§ **REQUIRED ACTION**: Reproduce the listing below as it stands. Leave out each image.
**** INFORMATION GIVEN
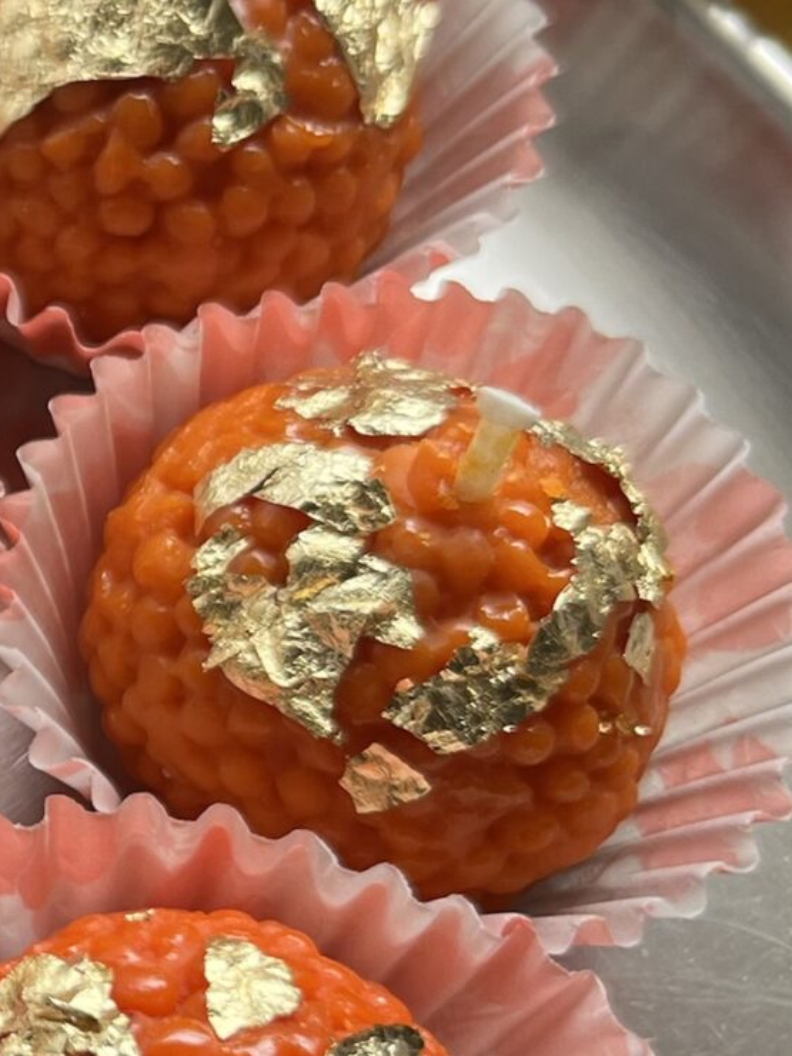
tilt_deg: -60.8
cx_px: -448
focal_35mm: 90
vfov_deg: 21.7
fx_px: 2746
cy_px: 638
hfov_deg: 15.0
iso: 50
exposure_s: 1/315
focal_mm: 5.1
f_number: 1.6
********
§ **RESPONSE AREA**:
tilt_deg: -60.8
cx_px: -448
focal_35mm: 90
vfov_deg: 21.7
fx_px: 2746
cy_px: 638
hfov_deg: 15.0
iso: 50
exposure_s: 1/315
focal_mm: 5.1
f_number: 1.6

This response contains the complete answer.